After you identify problem areas, the next step is to address them. While processes such as kaizen blitz help with general problem-solving, you can use other techniques that specifically target downtime (SMED) and quality (ZQC).
Single Minute Exchange of Die (SMED). SMED, an automotive industry initiative, was designed to reduce die changeovers from several hours to less than 10 minutes.
The following are the three major stages of the SMED system:
For a roll former with a single-mandrel uncoiler, a few activities can be done in the first stage of SMED, such as moving the new coil to the uncoiler. An upgrade to a double-mandrel uncoiler shifts the loading and unloading of the coil to be external steps. This reduces the internal steps to just two: rotating the uncoiler and threading the new coil. Adding a coil accumulator eliminates all internal steps because every new coil is loaded and butt-welded to the previous coil while the machine is still running.
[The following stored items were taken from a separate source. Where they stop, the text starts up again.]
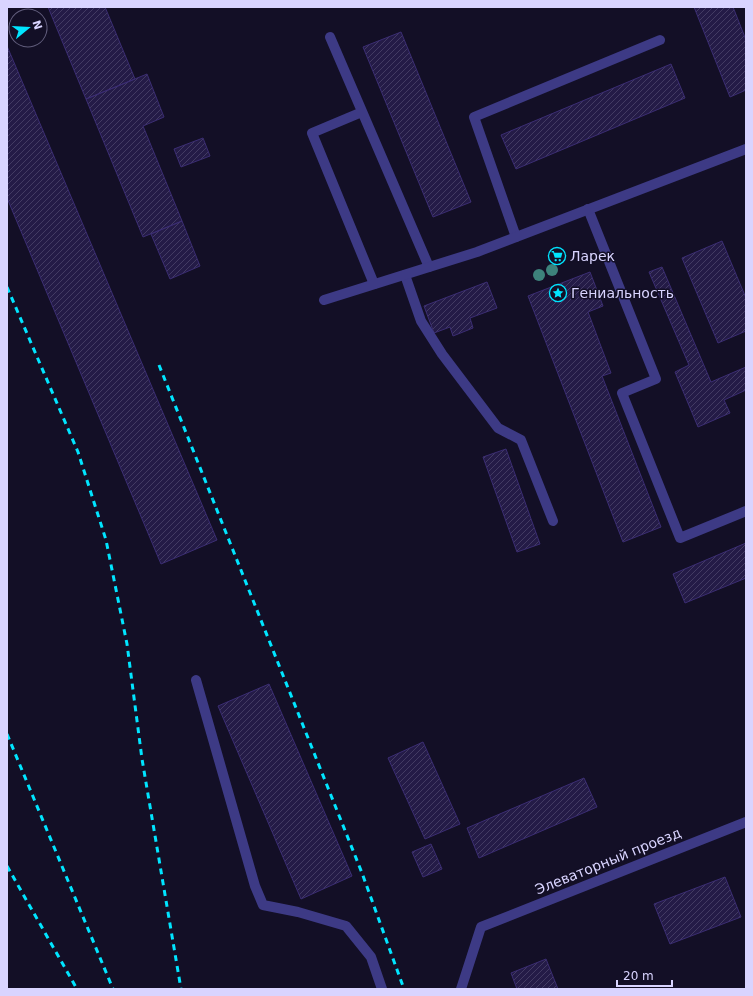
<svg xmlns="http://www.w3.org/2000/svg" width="753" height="996" font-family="'DejaVu Sans',sans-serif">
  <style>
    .building { fill: url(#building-hatch); stroke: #3b2d73 }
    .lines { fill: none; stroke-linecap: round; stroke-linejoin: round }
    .service { stroke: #3d3a85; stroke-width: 10 }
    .minor { stroke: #3d3a85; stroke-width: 10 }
    .tertiary { stroke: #3d3a85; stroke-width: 10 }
    .rail { stroke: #00e5ff; stroke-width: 3; stroke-dasharray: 6 5; stroke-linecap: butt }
    .tree { fill: #3d827b }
    .labels { text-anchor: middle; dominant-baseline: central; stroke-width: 3; stroke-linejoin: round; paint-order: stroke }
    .poi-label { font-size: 14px; fill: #d9d4ff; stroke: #130f26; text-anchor: start }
    .street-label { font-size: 14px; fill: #d9d4ff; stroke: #130f26 }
  </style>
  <defs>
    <pattern id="building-hatch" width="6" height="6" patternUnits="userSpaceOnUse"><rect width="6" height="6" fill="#241b47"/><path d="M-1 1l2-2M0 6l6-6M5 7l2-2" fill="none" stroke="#433b63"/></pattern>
  </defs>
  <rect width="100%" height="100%" fill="#130f26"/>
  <path class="building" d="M48 7H105L135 79 86 99Z
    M694 7H733L746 40V90L730 97Z
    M401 32 471 202 433 217 363 47Z
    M7 46 217 540 161 564 7 198Z
    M671 64 685 98 516 169 501 135Z
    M147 74 164 117 143 126 182 221 143 237 86 99Z
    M203 138 210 156 181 167 174 149Z
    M182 221 200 266 170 279 151 234Z
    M722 241 746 298V331L718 343 682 258Z
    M662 267 711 382 746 367V390L724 400 730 413 698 427 675 372 689 365 649 272Z
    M590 272 603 306 588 312 611 373 602 376 661 527 623 542 528 296Z
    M487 282 497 308 470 318 473 328 453 336 450 327 434 333 424 306Z
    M506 449 540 544 517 552 483 457Z
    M746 543V578L685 603 673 574Z
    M269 684 352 876 301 899 218 706Z
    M423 742 460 824 425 839 388 758Z
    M584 778 597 807 479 858 467 828Z
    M431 844 442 869 423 877 412 852Z
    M725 877 741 917 670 944 654 904Z
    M546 959 558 989H517L511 973Z"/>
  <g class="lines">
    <path class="service" d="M330 37 429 267
      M362 112 312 133 374 284
      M588 209 656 379 622 393 680 538 746 511
      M516 237 474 117 660 40
      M405 275 421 321 442 354 498 428 521 440 553 521
      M196 680 255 886 263 905 298 912 346 926 371 957 382 989"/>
    <path class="minor" d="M324 300 477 252 746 149"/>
    <path class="tertiary" d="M461 989 481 927 746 822"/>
    <path class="rail" d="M7 287 78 452 106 540 127 644 142 759 181 989
      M159 365 362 873 404 989
      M7 734 113 989
      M7 866 77 989"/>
  </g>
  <g class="tree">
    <circle cx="552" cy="270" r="6"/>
    <circle cx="539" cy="275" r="6"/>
  </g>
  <defs>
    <g id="supermarket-ring" transform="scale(0.9)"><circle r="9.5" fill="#130f26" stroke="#00e5ff" stroke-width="1.5"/><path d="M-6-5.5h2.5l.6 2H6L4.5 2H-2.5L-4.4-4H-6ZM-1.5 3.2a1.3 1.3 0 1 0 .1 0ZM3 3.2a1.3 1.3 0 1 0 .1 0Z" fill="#00e5ff"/></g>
    <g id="sight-ring" transform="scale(0.9)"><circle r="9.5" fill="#130f26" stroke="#00e5ff" stroke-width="1.5"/><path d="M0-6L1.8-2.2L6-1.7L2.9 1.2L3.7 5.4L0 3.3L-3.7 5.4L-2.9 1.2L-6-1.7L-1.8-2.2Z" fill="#00e5ff"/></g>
  </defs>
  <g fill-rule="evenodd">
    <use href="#supermarket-ring" x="557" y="256"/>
    <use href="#sight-ring" x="558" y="293"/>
  </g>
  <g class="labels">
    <g class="poi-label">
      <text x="570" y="256">Ларек</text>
      <text x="571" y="293">Гениальность</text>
    </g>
    <g class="street-label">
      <text transform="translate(608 861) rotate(-22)">Элеваторный проезд</text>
    </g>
  </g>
  <rect width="753" height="996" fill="none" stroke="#d9d4ff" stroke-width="16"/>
  <g transform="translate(28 28) rotate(72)"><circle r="19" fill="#130f26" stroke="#625e7d"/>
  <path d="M0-3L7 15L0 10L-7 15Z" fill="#00e5ff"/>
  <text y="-6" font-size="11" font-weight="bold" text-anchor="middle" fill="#d9d4ff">N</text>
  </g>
  <path d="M617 980v6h55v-6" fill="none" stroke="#d9d4ff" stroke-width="2"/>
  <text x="623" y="980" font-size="12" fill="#d9d4ff" stroke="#130f26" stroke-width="3" paint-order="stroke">20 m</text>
</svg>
Zero Quality Control (ZQC). Rather than catching defects or mistakes after they've occurred, ZQC works to prevent problems. This involves 100 percent part inspection at every step (automated if possible), immediate feedback if problems occur, and the use of poka-yoke (mistakeproofing) systems wherever appropriate.
The poka-yoke approach typically involves the use of simple sensors or jigs to either let the operator know immediately if something has been forgotten or improperly installed or to prevent mistakes to begin with. A simple example is an electrical connector that is asymmetric and therefore can be plugged in one way only.
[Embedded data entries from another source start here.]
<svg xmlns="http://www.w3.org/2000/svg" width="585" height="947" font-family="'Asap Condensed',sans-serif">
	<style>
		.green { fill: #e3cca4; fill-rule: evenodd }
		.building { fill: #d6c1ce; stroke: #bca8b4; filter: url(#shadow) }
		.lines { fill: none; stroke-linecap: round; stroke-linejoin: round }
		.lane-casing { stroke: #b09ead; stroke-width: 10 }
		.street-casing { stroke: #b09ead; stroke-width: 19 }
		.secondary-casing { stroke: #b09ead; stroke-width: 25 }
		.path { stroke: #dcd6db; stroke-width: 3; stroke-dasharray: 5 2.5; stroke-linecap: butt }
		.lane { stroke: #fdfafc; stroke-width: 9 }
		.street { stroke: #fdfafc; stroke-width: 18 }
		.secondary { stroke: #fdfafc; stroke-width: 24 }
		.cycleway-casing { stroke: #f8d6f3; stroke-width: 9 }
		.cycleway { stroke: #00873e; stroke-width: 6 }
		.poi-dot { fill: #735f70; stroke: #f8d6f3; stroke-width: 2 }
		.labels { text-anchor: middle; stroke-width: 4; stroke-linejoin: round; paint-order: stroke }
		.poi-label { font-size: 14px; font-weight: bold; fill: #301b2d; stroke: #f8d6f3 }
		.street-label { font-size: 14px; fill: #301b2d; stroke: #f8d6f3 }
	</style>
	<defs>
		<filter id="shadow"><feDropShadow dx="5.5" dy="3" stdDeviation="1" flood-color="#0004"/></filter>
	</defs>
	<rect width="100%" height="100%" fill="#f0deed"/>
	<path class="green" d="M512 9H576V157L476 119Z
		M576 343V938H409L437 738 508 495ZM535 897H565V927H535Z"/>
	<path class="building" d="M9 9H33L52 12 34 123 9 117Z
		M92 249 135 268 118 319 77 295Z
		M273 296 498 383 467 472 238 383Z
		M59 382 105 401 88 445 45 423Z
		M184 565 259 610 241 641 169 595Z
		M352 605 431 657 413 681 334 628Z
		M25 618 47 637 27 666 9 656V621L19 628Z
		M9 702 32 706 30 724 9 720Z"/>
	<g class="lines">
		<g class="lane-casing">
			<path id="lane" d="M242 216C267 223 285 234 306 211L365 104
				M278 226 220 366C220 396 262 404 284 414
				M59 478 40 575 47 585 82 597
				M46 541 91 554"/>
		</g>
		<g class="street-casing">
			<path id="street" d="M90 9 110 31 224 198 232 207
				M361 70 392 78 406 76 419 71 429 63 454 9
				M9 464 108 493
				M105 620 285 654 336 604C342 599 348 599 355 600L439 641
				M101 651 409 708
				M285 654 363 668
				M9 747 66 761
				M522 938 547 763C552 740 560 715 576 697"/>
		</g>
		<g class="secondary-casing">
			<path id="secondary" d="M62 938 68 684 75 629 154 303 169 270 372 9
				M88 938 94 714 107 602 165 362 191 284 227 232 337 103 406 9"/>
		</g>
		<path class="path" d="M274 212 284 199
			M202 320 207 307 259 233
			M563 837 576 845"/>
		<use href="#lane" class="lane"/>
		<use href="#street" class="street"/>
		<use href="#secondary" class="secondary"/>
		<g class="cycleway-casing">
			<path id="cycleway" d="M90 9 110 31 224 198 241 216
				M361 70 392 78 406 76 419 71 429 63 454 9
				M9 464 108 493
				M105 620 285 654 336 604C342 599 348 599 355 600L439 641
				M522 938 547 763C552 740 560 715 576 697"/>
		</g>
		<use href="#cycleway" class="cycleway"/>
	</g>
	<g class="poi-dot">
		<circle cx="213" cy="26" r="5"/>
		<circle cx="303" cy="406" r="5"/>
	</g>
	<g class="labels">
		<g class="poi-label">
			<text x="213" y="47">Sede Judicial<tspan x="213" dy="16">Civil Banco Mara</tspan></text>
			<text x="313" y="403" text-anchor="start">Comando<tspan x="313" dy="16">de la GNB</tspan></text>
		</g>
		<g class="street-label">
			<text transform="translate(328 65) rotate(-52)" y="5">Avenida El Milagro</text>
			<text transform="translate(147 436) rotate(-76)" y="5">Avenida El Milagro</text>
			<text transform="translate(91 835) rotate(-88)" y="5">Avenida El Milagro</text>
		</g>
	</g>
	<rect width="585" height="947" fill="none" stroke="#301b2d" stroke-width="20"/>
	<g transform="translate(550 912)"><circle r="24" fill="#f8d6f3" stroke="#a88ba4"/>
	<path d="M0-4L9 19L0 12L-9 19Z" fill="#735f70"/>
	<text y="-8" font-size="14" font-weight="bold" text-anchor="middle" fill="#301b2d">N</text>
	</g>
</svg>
OEE and associated analysis tools can help you optimize processes without capital expenditures.
In some cases, this may mean upgrades of uncoilers, mills, or press systems to improve areas that are restricting productivity. In other cases, it may still be necessary to purchase new machines, but these purchases can be made with the knowledge of which features really aid in effective production.
Efficiency improvements can result in lower labor costs for the same output. In situations where the sales volume is fixed, reductions can be made in the number of shifts or overtime hours required. The newly created free time also can be spent improving machine reliability through autonomous maintenance or on other improvement projects.
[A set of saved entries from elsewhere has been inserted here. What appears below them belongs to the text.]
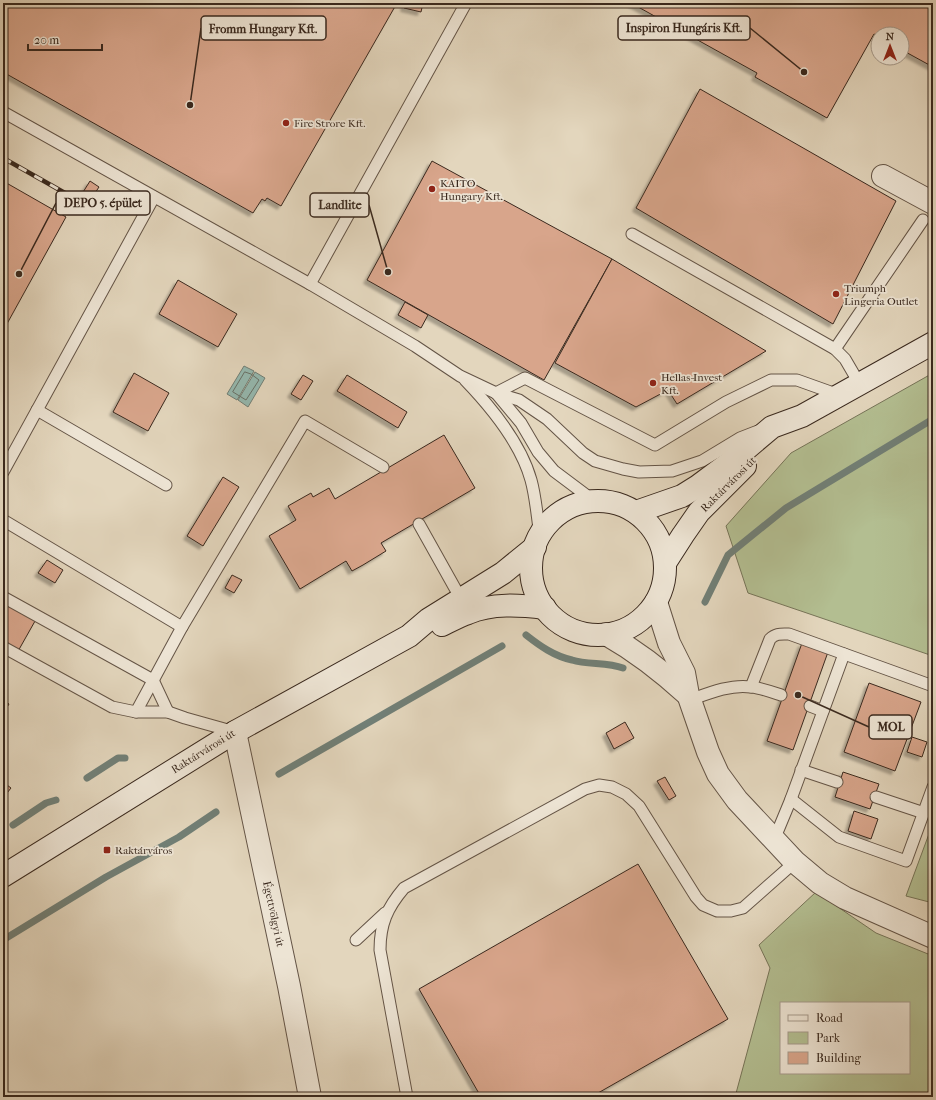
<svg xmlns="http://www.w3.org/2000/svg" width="936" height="1100" font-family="'IM FELL French Canon',serif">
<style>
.green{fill:#b3be91;stroke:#767458;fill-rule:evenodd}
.water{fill:#95b9b0;stroke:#717f76}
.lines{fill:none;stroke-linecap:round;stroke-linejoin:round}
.shore{stroke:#687167;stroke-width:1}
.stream{stroke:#717f76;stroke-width:7}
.building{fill:#d8a58b;stroke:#3a291e;filter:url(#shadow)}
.lane-casing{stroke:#645446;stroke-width:13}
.street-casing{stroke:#645446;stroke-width:24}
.secondary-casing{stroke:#3a291e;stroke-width:24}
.lane{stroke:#ede4d4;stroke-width:11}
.street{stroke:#ede4d4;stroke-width:22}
.secondary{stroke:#ede4d4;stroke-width:22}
.rail-casing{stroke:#3a291e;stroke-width:4.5}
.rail{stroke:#ede4d4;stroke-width:3;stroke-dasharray:9;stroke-linecap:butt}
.poi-dot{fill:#8f2418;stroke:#ede4d4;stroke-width:1.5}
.labels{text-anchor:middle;stroke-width:3.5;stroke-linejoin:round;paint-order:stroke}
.poi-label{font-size:11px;fill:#3a291e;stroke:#ede4d4;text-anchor:start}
.street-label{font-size:11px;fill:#3a291e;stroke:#ede4d4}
.leader{fill:none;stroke:#3a291e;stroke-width:1.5}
.callout-dot{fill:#3a291e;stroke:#ede4d4;stroke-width:1.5}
.callout{fill:#ede4d4;stroke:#3a291e;stroke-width:1.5}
.callout-label{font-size:12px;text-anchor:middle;font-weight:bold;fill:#3a291e}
</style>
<defs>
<filter id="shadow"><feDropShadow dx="-3.5" dy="3.5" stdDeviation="1" flood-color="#0004"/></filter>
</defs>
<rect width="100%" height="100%" fill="#e3d6bd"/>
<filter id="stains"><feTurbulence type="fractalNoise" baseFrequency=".005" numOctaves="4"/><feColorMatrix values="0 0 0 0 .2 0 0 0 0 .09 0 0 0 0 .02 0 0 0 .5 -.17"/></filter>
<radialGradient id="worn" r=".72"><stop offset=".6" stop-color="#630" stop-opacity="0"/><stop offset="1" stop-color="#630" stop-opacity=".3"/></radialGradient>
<g class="green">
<polygon points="933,373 933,656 748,593 726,526 791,453"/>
<polygon points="933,823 933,903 906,896"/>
<path d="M 816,892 L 876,933 L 933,956 L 933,1077 L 927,1095 L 933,1097 L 735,1097 L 770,968 L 759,945 ZM 781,1003 L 909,1003 L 909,1073 L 781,1073 Z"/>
</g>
<g class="water">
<polygon points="244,366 254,371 237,400 227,394"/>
<polygon points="255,372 265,378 248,407 238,400"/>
</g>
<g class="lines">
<polygon class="shore" points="245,372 251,374 259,380 246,400 233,392"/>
<g class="stream">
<polyline points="705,602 728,555 786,508 933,419"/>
<path d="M 526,635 C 540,646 554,656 572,660 C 588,665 607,662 623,668"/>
<polyline points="279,774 502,646"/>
<polyline points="87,778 118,758 125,758"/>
<polyline points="13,825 46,803 56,800"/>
<polyline points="3,940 106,877 179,837 216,812"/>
</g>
</g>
<g class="building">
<polygon points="3,3 397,3 281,206 267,198 265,201 262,199 253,213 3,72"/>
<polygon points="405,3 423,3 421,12 404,8"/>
<polygon points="631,3 933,3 933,67 902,50 902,34 878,34 878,36 874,34 827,118 755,77 757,73"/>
<polygon points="700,89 896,201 833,324 636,208"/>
<polygon points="432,161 612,259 544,380 367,280"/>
<polygon points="3,181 66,217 3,331"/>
<polygon points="90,181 99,187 89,202 80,197"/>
<polygon points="612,259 766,351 677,404 668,390 636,407 555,363"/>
<polygon points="178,280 237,314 218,347 159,314"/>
<polygon points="405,302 428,315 421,328 398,315"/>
<polygon points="134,373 169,393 148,431 113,412"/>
<polygon points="303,375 313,381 301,400 291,394"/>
<polygon points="347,375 407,412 398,428 337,391"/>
<polygon points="444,435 475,488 381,543 386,551 363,565 352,571 346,561 300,589 269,536 296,520 288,506 311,493 313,497 329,488 335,499"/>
<polygon points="223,477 239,487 203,546 187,536"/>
<polygon points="47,560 63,570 55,583 38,573"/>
<polygon points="232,575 242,580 234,593 225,588"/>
<polygon points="3,593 39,614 17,653 3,645"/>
<polygon points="802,643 828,652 793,750 767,741"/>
<polygon points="869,683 921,702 895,771 844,752"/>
<polygon points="3,700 9,704 3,714"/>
<polygon points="625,722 634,738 614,749 606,733"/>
<polygon points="912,737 927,742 922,757 907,752"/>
<polygon points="843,772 879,784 870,809 835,797"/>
<polygon points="665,777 676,796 669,800 657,781"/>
<polygon points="3,782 11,788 3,798"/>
<polygon points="854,811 878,819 871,839 848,831"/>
<polygon points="638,864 728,1019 591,1097 481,1097 419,989"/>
</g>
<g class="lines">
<defs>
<g id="lane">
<polyline points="3,112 310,284 415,346 460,376 496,393 519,400 547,419 583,453 595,461 623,469 639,472 672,471 702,461 740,438 758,431"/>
<polyline points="632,234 835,349 845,359 859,383"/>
<polyline points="310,284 466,3"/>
<polyline points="835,349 923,220"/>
<path d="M 465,380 C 491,407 521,444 531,480 C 536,498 537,517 540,535"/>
<polyline points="496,393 525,378 655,445 726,402 771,380 797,380 839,395"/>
<polyline points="496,393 521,423 538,452 554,471 594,501"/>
<polyline points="37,410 166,485"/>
<polyline points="3,472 154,197"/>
<polyline points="3,520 182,627"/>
<polyline points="419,524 461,599"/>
<polyline points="3,597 153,680 168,712"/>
<polyline points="3,647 112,707 136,712 168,712 185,718 235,732"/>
<path d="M 751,687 L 770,639 C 776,633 781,634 789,634 L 933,686"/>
<path d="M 689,698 L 690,700 C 709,693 731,684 751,687 C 761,688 772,692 781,695"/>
<polyline points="810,706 823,711"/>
<polyline points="136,712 182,627 305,421 383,467"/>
<polyline points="801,770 837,782"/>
<polyline points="876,797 924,813"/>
<polyline points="791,799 839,837 906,861 933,787"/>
<polyline points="774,840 791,799 844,654"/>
<polyline points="356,940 385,913"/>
<path d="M 407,1097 L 380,950 C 380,924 387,908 404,888 L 585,789 L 599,785 L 612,787 L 626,794 L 639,806 L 696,897 L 703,905 L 717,911 L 731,911 L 743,908 L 795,862"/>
</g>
<g id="street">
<polyline points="883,176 933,203"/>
<polyline points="656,602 669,643 684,673 688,695"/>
<path d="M 606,634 C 636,651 663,672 688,695"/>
<polyline points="690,700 708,752 718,774 737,800 795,862 820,883 845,898 933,937"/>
<polyline points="235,732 289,986 310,1097"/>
</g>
<g id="secondary">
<circle cx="598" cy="568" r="67"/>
<polyline points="636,512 682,496 698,486 733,460 772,427 802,416 933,343"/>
<polyline points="665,563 683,535 699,512 745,466"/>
<path d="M 442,625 C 450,621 459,616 468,613 C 492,603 520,605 545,608"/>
<polyline points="3,876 235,732 409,636 429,619 503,573 535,547"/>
</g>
</defs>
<use href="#lane" class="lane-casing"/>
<use href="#street" class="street-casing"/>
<use href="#secondary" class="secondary-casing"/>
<use href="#lane" class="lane"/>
<use href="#street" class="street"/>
<use href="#secondary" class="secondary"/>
<defs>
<polyline id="rail" points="3,158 88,206"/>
</defs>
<use href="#rail" class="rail-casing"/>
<use href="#rail" class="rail"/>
</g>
<g class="poi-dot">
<circle cx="286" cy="123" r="4"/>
<circle cx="432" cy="189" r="4"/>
<circle cx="836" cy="294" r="4"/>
<circle cx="653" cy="383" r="4"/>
<rect x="103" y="846" width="8" height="8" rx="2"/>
</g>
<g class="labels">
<g class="poi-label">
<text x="294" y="127">Fire Strore Kft.</text>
<text x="440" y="187">KAITO<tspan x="440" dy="13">Hungary Kft.</tspan></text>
<text x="844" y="292">Triumph<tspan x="844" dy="13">Lingeria Outlet</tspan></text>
<text x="661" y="381">Hellas-Invest<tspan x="661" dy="13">Kft.</tspan></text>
<text x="115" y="854">Raktárváros</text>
</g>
<g class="street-label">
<text transform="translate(728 484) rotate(-45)" y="4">Raktárvárosi út</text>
<text transform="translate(203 751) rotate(-32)" y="4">Raktárvárosi út</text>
<text transform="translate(274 914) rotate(78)" y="4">Égettvölgyi út</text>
</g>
</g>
<path class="leader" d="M804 72L750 28M190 105L201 28M19 274L56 203M388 272L369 205M798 695L869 727"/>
<g class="callout-dot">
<circle cx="804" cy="72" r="4"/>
<circle cx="190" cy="105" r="4"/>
<circle cx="19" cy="274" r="4"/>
<circle cx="388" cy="272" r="4"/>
<circle cx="798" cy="695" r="4"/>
</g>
<g class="callout">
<rect x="618" y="16" width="132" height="24" rx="4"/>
<rect x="201" y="16" width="125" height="24" rx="4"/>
<rect x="56" y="191" width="94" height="24" rx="4"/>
<rect x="310" y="193" width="59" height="24" rx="4"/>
<rect x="869" y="715" width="43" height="24" rx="4"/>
</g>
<g class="callout-label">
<text x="684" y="32">Inspiron Hungáris Kft.</text>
<text x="263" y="33">Fromm Hungary Kft.</text>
<text x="103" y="207">DEPO 5. épület</text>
<text x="340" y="209">Landlite</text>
<text x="891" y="731">MOL</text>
</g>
<rect width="936" height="1100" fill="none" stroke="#e3d6bd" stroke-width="16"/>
<rect x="4" y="4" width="928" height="1092" fill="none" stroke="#3a291e" stroke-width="2"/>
<rect x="8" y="8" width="920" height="1084" fill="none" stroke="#3a291e"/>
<rect x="780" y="1002" width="130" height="72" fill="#ede4d4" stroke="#a5998b"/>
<rect x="788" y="1015" width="20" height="6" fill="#ede4d4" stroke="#a5998b"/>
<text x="816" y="1022" font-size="12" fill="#3a291e">Road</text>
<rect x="788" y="1032" width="20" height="12" fill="#b3be91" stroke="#a5998b"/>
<text x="816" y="1042" font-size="12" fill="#3a291e">Park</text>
<rect x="788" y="1052" width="20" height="12" fill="#d8a58b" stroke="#a5998b"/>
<text x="816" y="1062" font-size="12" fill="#3a291e">Building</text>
<g transform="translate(890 46)"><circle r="19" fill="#ede4d4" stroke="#a5998b"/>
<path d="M0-3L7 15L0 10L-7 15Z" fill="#8f2418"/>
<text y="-6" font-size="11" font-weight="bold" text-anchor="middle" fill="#3a291e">N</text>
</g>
<path d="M28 44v6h74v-6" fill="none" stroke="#3a291e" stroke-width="2"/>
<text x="34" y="44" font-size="12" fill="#3a291e" stroke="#ede4d4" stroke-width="3" paint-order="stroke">20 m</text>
<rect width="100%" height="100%" filter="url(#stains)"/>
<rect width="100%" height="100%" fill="url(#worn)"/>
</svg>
In Overall Equipment Effectiveness, Robert Hansen describes various scenarios involving the financial impact of increased OEE.2In the case of fixed sales, Hansen demonstrates how a 10 percent increase in OEE could lead to a 21 percent increase in operating income and a 21 percent increase in return on assets (ROA). Obviously, the magnitude of improvement varies from operation to operation. These calculations were based on labor savings at normal rates; in many cases, much of the labor savings would be at overtime rates.
In cases where the sales volume can be increased to meet the new capacity, dramatic financial gains are possible. Using the same scenario, but with the factory running at full capacity because of expanded sales, Hansen shows the same 10 percent OEE increase led to a 62 percent increase in operating income and a 54 percent increase in ROA.
How difficult is a 10 percent improvement in OEE? In the example OEE calculation, reducing the average coil change time from 7.88 minutes to 5 minutes and reducing the average profile change from 66 to 55 minutes would result in a 10 percent increase. In contrast, to achieve the same OEE increase by simply running faster would require the mill to run an average speed of 633 FPM, which is 20 percent higher than the rated speed. This illustrates that good information is key to making effective improvements.
The state of competition dictates that if you are involved in manufacturing or engineering, you must use reliable strategies for continuously improving productivity, quality, and reliability. The financial benefits of continuous improvement can be considerable, while not pursuing improvements means you are probably losing ground to your competitors.